The number of mosquitoes in Berks County infected with the West Nile virus may be heading for a seven-year record, the Berks County Conservation District board has learned.
The potentially deadly virus spread by the insects can cause serious illness, including high fever and headache, muscle weakness, rashes and other medical problems lasting for weeks, district Manager Joseph Crea noted.
As of Friday, the state Department of Environmental Protection had confirmed 17 infected mosquitoes in the county, up from 14 on Thursday and 11 just a week ago, according to Robert B. Hopkins, district ecologist.
The Berks record, set in 2003, is 36 infected mosquitoes, along with nine human cases and 23 dead birds, including six chickens, Hopkins said.
“We’re being very proactive in trapping and treating mosquitoes, with Hopkins going out every night to check traps and spray infected areas,” Crea said.
The mosquitoes’ peak feeding time is dusk to dawn, Hopkins said.
Although the last human case of the virus in Berks was in 2006, Hopkins urged people to wear insect repellents, long-sleeve shirts, socks and long pants.

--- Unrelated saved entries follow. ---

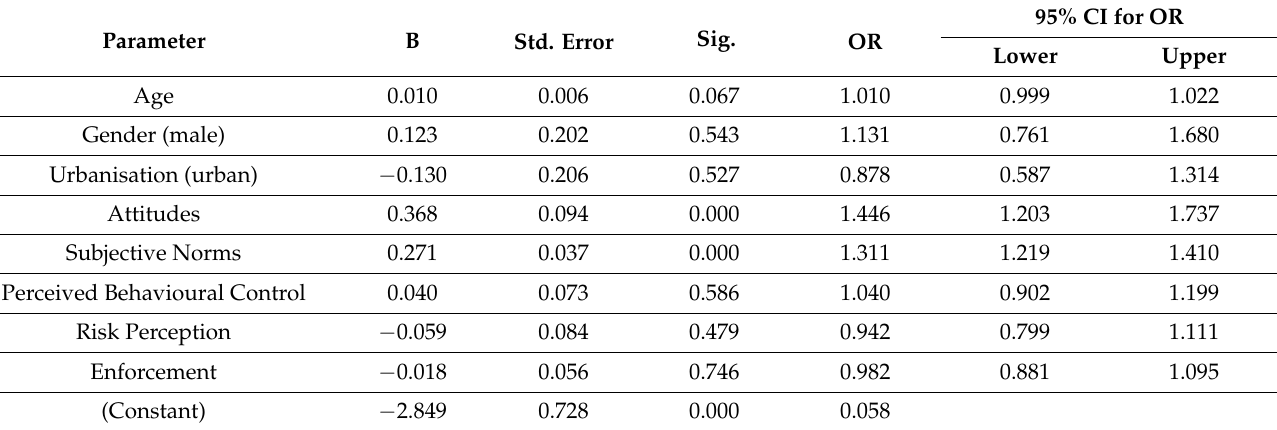
Table 5. Factors influencing speeding in built-up areas.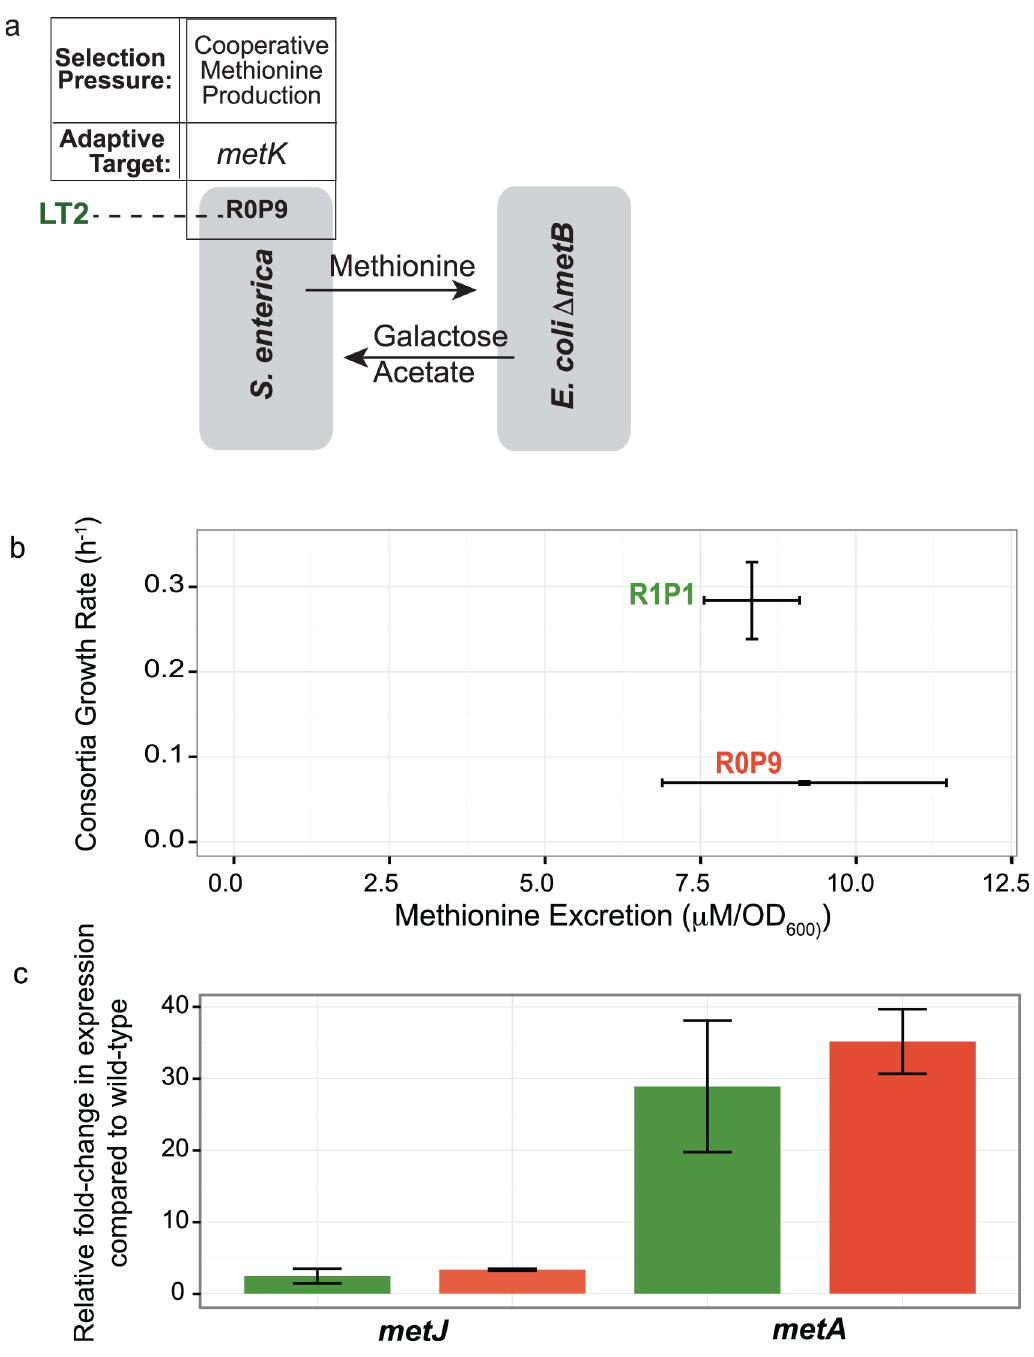
Fig 1. R0P9 evolved cooperation without first selecting for transcriptional deregulation. a) R0P9 was evolved directly from wild-type S . enterica LT2 co-culturedwith an E . coli methionine auxotrophon lactose minimalmedia. Sequencingrevealed the causative mutation in metK , which resulted in methionine productionand excretionenabled growth of E . coli Δ metB , which in turn excretes usable carbon for S . enterica . b) ProducerR0P9, evolved without first selectingfor ethionineresistance, excretes similar amounts of methionine comparedto R1P1, evolved from ethionine resistancebackground. Yet R0P9, when co-cultured with E . coli Δ metB in lactose minimalmedia, contributes to a much slower consortia growth comparedto R1P1. c) R1P1 and R0P9 express similarlyincreasedlevels of metJ and metA comparedto LT2 wild-typeancestor. Error bars indicate standarderror of three biological replicates.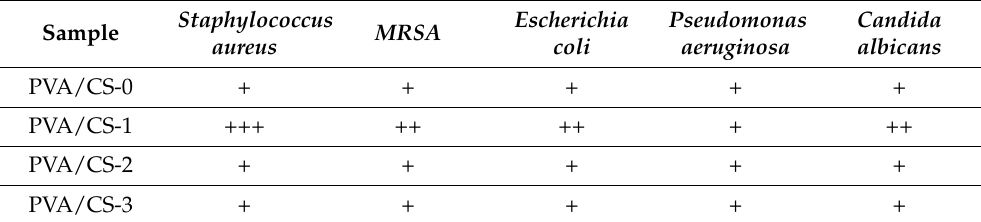
Table 3. Qualitative evaluation of the antimicrobial activity of APV-chitosan-PFR-TiO 2 matrices. Escherichia Pseudomonas Candida Staphylococcus MRSA Sample coli aeruginosa albicans aureus PVA/CS-0 + + + +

Last summer, before the West Nile virus season closed at the end of October, Berks had tallied only seven infected mosquitoes, one crow and one horse, he said.
Crea said the mosquitoes that tested positive this week were trapped at three locations in Wyomissing and two in Caernarvon Township.
Previous positives came from Bethel, Centre, Exeter, Spring and Washington townships, and St. Lawrence.
Crea urged people to get rid of any standing water around their homes.
“A glass of water left on the porch can become a breeding ground, as can a bottle cap,” he said.
“It’s been two weeks without rain, but they’re still breeding,” Hopkins said.